++++ GIVEN INFORMATION
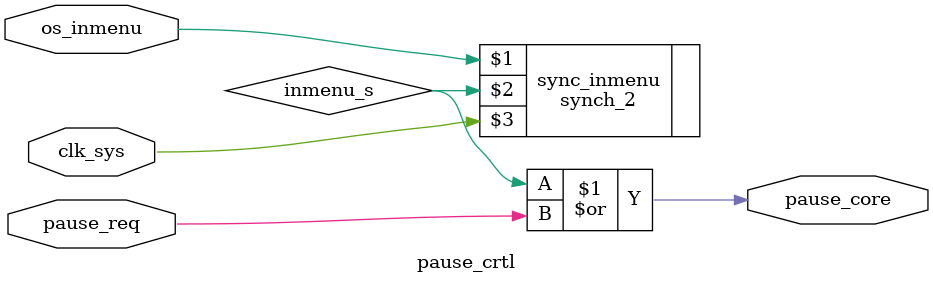
<source format=sv>

`default_nettype none

module pause_crtl
    (
        input  logic clk_sys,   //! Clock to Sync To (eg: clk_sys)
        input  logic os_inmenu, //! Menu Status (active-high when menu is open)
        input  logic pause_req, //! Pause Requested by another Module
        output logic pause_core //! Pause signal to Core
    );

    // Synchronize Home/Analogue Button
    reg inmenu_s;
    synch_2 sync_inmenu(os_inmenu, inmenu_s, clk_sys);

    assign pause_core = (inmenu_s | pause_req);

endmodule

</source>
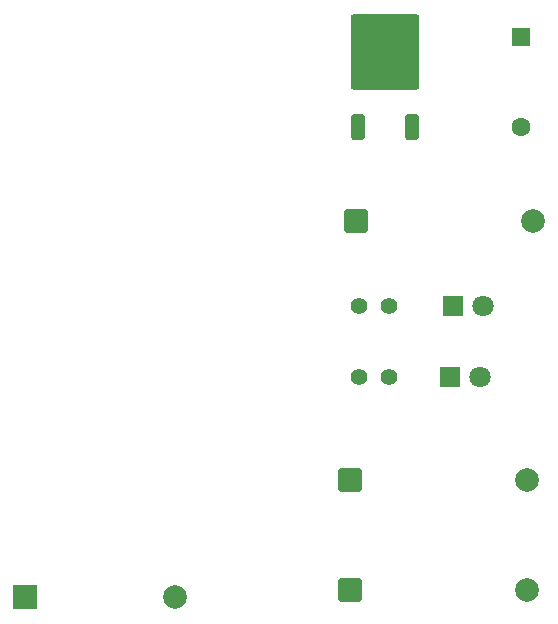
<source format=gbr>
%TF.GenerationSoftware,KiCad,Pcbnew,9.0.7*%
%TF.CreationDate,2026-01-04T10:47:51+09:00*%
%TF.ProjectId,PCB,5043422e-6b69-4636-9164-5f7063625858,rev?*%
%TF.SameCoordinates,Original*%
%TF.FileFunction,Copper,L1,Top*%
%TF.FilePolarity,Positive*%
%FSLAX46Y46*%
G04 Gerber Fmt 4.6, Leading zero omitted, Abs format (unit mm)*
G04 Created by KiCad (PCBNEW 9.0.7) date 2026-01-04 10:47:51*
%MOMM*%
%LPD*%
G01*
G04 APERTURE LIST*
G04 Aperture macros list*
%AMRoundRect*
0 Rectangle with rounded corners*
0 $1 Rounding radius*
0 $2 $3 $4 $5 $6 $7 $8 $9 X,Y pos of 4 corners*
0 Add a 4 corners polygon primitive as box body*
4,1,4,$2,$3,$4,$5,$6,$7,$8,$9,$2,$3,0*
0 Add four circle primitives for the rounded corners*
1,1,$1+$1,$2,$3*
1,1,$1+$1,$4,$5*
1,1,$1+$1,$6,$7*
1,1,$1+$1,$8,$9*
0 Add four rect primitives between the rounded corners*
20,1,$1+$1,$2,$3,$4,$5,0*
20,1,$1+$1,$4,$5,$6,$7,0*
20,1,$1+$1,$6,$7,$8,$9,0*
20,1,$1+$1,$8,$9,$2,$3,0*%
G04 Aperture macros list end*
%TA.AperFunction,SMDPad,CuDef*%
%ADD10RoundRect,0.250000X0.350000X-0.850000X0.350000X0.850000X-0.350000X0.850000X-0.350000X-0.850000X0*%
%TD*%
%TA.AperFunction,SMDPad,CuDef*%
%ADD11RoundRect,0.249997X2.650003X-2.950003X2.650003X2.950003X-2.650003X2.950003X-2.650003X-2.950003X0*%
%TD*%
%TA.AperFunction,ComponentPad*%
%ADD12RoundRect,0.250000X-0.550000X0.550000X-0.550000X-0.550000X0.550000X-0.550000X0.550000X0.550000X0*%
%TD*%
%TA.AperFunction,ComponentPad*%
%ADD13C,1.600000*%
%TD*%
%TA.AperFunction,ComponentPad*%
%ADD14C,1.400000*%
%TD*%
%TA.AperFunction,ComponentPad*%
%ADD15R,1.800000X1.800000*%
%TD*%
%TA.AperFunction,ComponentPad*%
%ADD16C,1.800000*%
%TD*%
%TA.AperFunction,ComponentPad*%
%ADD17RoundRect,0.250000X-0.750000X-0.750000X0.750000X-0.750000X0.750000X0.750000X-0.750000X0.750000X0*%
%TD*%
%TA.AperFunction,ComponentPad*%
%ADD18C,2.000000*%
%TD*%
%TA.AperFunction,ComponentPad*%
%ADD19R,2.000000X2.000000*%
%TD*%
G04 APERTURE END LIST*
D10*
%TO.P,U1,1,VI*%
%TO.N,Net-(BT1-+)*%
X74720000Y-81800000D03*
D11*
%TO.P,U1,2,GND*%
%TO.N,GND*%
X77000000Y-75500000D03*
D10*
%TO.P,U1,3,VO*%
%TO.N,Net-(U1-VO)*%
X79280000Y-81800000D03*
%TD*%
D12*
%TO.P,SW1,1*%
%TO.N,Net-(U1-VO)*%
X88512500Y-74232500D03*
D13*
%TO.P,SW1,2*%
%TO.N,VCC*%
X88512500Y-81852500D03*
%TD*%
D14*
%TO.P,R2,1*%
%TO.N,VCC*%
X74780000Y-103000000D03*
%TO.P,R2,2*%
%TO.N,Net-(D2-A)*%
X77320000Y-103000000D03*
%TD*%
%TO.P,R1,1*%
%TO.N,Net-(BT1-+)*%
X74780000Y-97000000D03*
%TO.P,R1,2*%
%TO.N,Net-(D1-A)*%
X77320000Y-97000000D03*
%TD*%
D15*
%TO.P,D2,1,K*%
%TO.N,GND*%
X82460000Y-103000000D03*
D16*
%TO.P,D2,2,A*%
%TO.N,Net-(D2-A)*%
X85000000Y-103000000D03*
%TD*%
D15*
%TO.P,D1,1,K*%
%TO.N,GND*%
X82730000Y-97000000D03*
D16*
%TO.P,D1,2,A*%
%TO.N,Net-(D1-A)*%
X85270000Y-97000000D03*
%TD*%
D17*
%TO.P,C3,1*%
%TO.N,VCC*%
X74000000Y-121000000D03*
D18*
%TO.P,C3,2*%
%TO.N,GND*%
X89000000Y-121000000D03*
%TD*%
D17*
%TO.P,C2,1*%
%TO.N,Net-(BT1-+)*%
X74000000Y-111742500D03*
D18*
%TO.P,C2,2*%
%TO.N,GND*%
X89000000Y-111742500D03*
%TD*%
D17*
%TO.P,C1,1*%
%TO.N,VCC*%
X74500000Y-89742500D03*
D18*
%TO.P,C1,2*%
%TO.N,GND*%
X89500000Y-89742500D03*
%TD*%
D19*
%TO.P,BT1,1,+*%
%TO.N,Net-(BT1-+)*%
X46500000Y-121640000D03*
D18*
%TO.P,BT1,2,-*%
%TO.N,GND*%
X59200000Y-121640000D03*
%TD*%
M02*

</source>
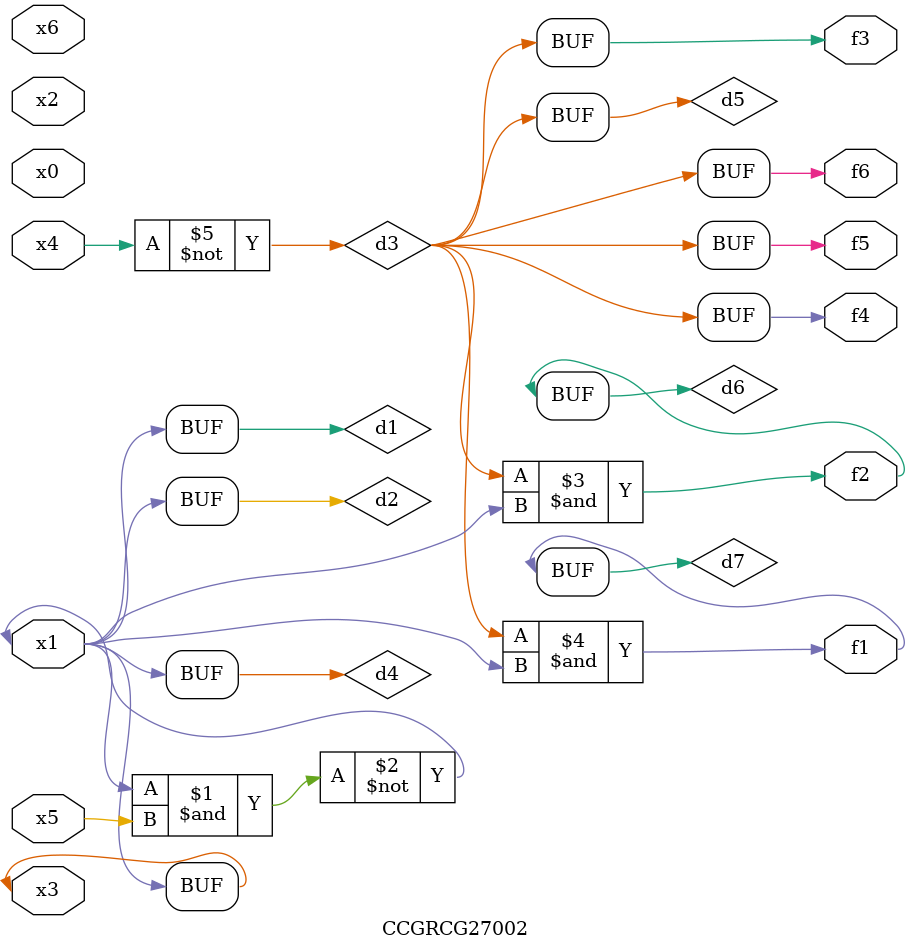
<source format=v>
module CCGRCG27002(
	input x0, x1, x2, x3, x4, x5, x6,
	output f1, f2, f3, f4, f5, f6
);

	wire d1, d2, d3, d4, d5, d6, d7;

	buf (d1, x1, x3);
	nand (d2, x1, x5);
	not (d3, x4);
	buf (d4, d1, d2);
	buf (d5, d3);
	and (d6, d3, d4);
	and (d7, d3, d4);
	assign f1 = d7;
	assign f2 = d6;
	assign f3 = d5;
	assign f4 = d5;
	assign f5 = d5;
	assign f6 = d5;
endmodule

</source>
++++++++
TO-DO ITEM – Transcribe the entries above exactly, from their first line through the line with "synch_2 sync_inmenu(os_inmenu, inmenu_s, clk_sys);", and omit all pictures.

EXERCISE ANSWER –
<source format=sv>

`default_nettype none

module pause_crtl
    (
        input  logic clk_sys,   //! Clock to Sync To (eg: clk_sys)
        input  logic os_inmenu, //! Menu Status (active-high when menu is open)
        input  logic pause_req, //! Pause Requested by another Module
        output logic pause_core //! Pause signal to Core
    );

    // Synchronize Home/Analogue Button
    reg inmenu_s;
    synch_2 sync_inmenu(os_inmenu, inmenu_s, clk_sys);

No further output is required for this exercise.